Justin Myers, CEO of For Our Future, said his group's digital ads in Florida try to reach residents who may be less inclined to vote by echoing what organizers hear on the ground in their specific area.
"When we create African-American content, we literally give it to our folks at the state level first, then they speak to local African-American ministers and other African-American leaders to make sure the content is — for lack of a better term — 'black enough,'" he said, meaning it sounds authentic to the community and not like pandering by outsiders.
Research by groups focused on minority turnout finds plenty of interest in topics like education, climate change and health care that also animate broader groups of voters. But they also find that campaigns must directly address concerns about systemic racism in order to build credibility with black voters.
This is where Democratic candidates can get squeamish: Republicans from Trump on down have often highlighted protests against police brutality and hate groups to stoke backlash among conservative white voters.
In Florida, canvassers are most focused on Amendment 4, a ballot referendum that would restore voting rights to over 1 million convicted felons. Gillum has advocated for its passage, which he ties to a broader effort to reintegrate inmates into society after they've served their time.

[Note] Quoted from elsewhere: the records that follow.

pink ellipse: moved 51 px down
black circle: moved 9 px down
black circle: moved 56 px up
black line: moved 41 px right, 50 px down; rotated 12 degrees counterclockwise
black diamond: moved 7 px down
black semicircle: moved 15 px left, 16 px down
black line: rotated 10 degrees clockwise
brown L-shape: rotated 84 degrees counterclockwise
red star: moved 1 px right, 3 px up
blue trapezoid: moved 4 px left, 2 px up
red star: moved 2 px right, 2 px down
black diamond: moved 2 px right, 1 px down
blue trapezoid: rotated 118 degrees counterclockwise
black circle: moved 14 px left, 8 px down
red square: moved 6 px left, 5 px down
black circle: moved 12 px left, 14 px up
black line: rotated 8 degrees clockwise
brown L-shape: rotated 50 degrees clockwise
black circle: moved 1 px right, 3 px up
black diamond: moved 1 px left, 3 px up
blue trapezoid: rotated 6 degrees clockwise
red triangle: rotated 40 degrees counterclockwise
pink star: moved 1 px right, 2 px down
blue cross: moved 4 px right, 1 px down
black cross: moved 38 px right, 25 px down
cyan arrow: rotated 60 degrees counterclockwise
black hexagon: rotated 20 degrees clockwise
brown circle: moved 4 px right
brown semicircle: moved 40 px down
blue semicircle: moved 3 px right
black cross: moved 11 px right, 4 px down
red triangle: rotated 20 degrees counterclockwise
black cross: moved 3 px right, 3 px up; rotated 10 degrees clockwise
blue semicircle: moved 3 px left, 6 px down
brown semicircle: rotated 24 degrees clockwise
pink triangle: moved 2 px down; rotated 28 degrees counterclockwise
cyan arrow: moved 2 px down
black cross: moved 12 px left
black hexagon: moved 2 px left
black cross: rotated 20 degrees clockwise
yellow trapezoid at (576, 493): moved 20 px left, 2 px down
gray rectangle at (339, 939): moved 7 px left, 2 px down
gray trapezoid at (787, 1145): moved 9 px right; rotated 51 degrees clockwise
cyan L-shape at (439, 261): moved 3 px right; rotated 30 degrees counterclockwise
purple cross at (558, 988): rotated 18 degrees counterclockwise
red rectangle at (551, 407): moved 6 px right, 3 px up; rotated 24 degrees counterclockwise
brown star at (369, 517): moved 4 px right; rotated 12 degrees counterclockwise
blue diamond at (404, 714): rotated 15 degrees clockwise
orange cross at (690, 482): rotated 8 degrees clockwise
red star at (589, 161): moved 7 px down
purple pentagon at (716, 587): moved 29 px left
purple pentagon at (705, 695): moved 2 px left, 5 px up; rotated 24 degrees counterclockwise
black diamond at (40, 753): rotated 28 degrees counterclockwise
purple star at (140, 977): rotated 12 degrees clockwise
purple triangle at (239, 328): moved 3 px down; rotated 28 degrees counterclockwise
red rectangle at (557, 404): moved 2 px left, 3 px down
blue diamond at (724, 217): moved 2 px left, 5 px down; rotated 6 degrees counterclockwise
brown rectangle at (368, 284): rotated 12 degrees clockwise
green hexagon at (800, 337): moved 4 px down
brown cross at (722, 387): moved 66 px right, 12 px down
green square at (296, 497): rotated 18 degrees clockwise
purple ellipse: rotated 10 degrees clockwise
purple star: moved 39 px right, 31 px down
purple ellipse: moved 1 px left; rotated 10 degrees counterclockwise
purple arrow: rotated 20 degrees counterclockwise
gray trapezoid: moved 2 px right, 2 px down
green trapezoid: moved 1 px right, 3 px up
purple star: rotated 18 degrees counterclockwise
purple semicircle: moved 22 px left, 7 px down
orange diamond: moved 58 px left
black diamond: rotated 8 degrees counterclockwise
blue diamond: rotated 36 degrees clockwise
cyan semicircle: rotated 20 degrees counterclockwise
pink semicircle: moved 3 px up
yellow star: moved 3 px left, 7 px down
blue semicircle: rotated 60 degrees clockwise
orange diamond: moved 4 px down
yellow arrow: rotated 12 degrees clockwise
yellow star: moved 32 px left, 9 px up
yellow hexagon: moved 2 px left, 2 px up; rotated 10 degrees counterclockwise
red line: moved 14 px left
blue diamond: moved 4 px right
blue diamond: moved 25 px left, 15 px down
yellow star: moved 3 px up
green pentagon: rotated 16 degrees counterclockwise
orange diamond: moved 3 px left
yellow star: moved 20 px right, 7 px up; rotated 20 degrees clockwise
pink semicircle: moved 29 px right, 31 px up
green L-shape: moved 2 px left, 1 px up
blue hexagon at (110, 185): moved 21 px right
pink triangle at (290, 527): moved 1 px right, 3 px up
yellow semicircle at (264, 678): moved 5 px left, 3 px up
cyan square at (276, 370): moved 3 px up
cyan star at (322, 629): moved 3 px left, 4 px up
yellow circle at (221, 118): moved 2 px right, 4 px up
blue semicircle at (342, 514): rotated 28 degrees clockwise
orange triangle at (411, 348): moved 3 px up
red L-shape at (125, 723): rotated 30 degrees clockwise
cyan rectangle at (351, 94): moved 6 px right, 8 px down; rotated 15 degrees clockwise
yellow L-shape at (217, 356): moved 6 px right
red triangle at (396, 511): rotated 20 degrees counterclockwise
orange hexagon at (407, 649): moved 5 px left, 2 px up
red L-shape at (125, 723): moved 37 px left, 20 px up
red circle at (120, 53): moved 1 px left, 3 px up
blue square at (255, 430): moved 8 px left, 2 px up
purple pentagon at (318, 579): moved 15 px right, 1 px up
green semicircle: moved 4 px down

Canvassing scripts for Black Lives Rising, a NextGen program, include arguments that "Florida incarcerates way too many young black people" and urges "fighting back against a system that has would rather lock us up than see us succeed."
Tyjah Eady, a 23-year-old University of Florida student, said she was excited about potentially electing the first black governor, but that Gillum's stance on criminal justice reform was essential to her support. She has a sibling who's a felon, and she has been dismayed watching former criminals struggle to find work, housing and support after they are released.
"I like someone who's very close to the community," she said, "and I don't mean his skin color."